Conforme vou passeando pela vida, vou percebendo cada vez melhor que não devemos fazer julgamentos sobre os outros sem termos passado pelas mesmas situações que julgamos. É como dizem os estrangeiros: não falar sem ter calçado os sapatos do outro e ter andado uns bons metros. Bem, melhor é mesmo não existir julgamento, ponto. Vamos então trocar as palavras, em vez de julgamento vou referir o seguinte: cada vez percebo melhor que não devemos opinar sobre situações sobre as quais não passámos.
Falar do outro é fácil. Dar conselhos, ideias, dicas, é tão fácil que é de graça. Estes conselhos não pedem licença, não batem à porta, e mesmo que não sejam bem vindos, eles entram à força sem bater, sentam-se no nosso sofá, metem os pés em cima da mesa e ainda perguntam se o cafézinho demora muito. São invasivos, ponto. E eu não gosto.
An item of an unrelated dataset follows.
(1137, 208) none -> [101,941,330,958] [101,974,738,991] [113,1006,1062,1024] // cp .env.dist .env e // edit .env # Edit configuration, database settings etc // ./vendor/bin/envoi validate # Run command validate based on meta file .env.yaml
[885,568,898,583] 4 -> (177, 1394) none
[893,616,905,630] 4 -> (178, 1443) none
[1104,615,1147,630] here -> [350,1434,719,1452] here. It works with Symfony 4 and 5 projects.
Lidar com este tipo de situações é uma viagem com altos e baixos e se num dia corre bem e a forma como respondemos se chama assertividade, no outro chama-se irritação e leva a outra coisa chamada discussão. Quando são um pouco, vá, aguerridos como eu, existem limites que estamos constantemente a demonstrar aos outros. Claro que por vezes apetece sacar de um giz e fazer uma linha no chão para ver se o outro percebe. Ainda assim, colocar limites é um trabalho activo que exige muito de nós: exige atenção constante e uma energia pacificadora que dê a uma invasão uma resposta assertiva.
E o que é ser assertivo? É expor, de forma afirmativa e não arrogante, aquilo que queremos transmitir ao outro. É o ténue equilíbrio entre o "opá, não digas isso" e o "dizes isso outra vez e..." Será o "não deves dizer isso sobre algo que desconheces e para o qual não tens qualquer posição criativa de resposta". Sei lá, qualquer coisa assim, louca.
Como nem sempre é possível ser assertivo, por vezes a vontade é a de mostrar o middle finger e mandar toda a gente obrar. É aquele momento em que os cabelinhos da nuca ficam eriçados com tamanha desfaçatez relativamente ao que nos é transmitido. E para quem insiste, apenas posso referir: se não calçam o 39, não são Ananicas, e não têm a minha vida, então cheguem para lá, que os meus sapatos não vos servem. Mas enfim, resta esperar pelos dias de Buda em que podemos mandar todos passear em paz.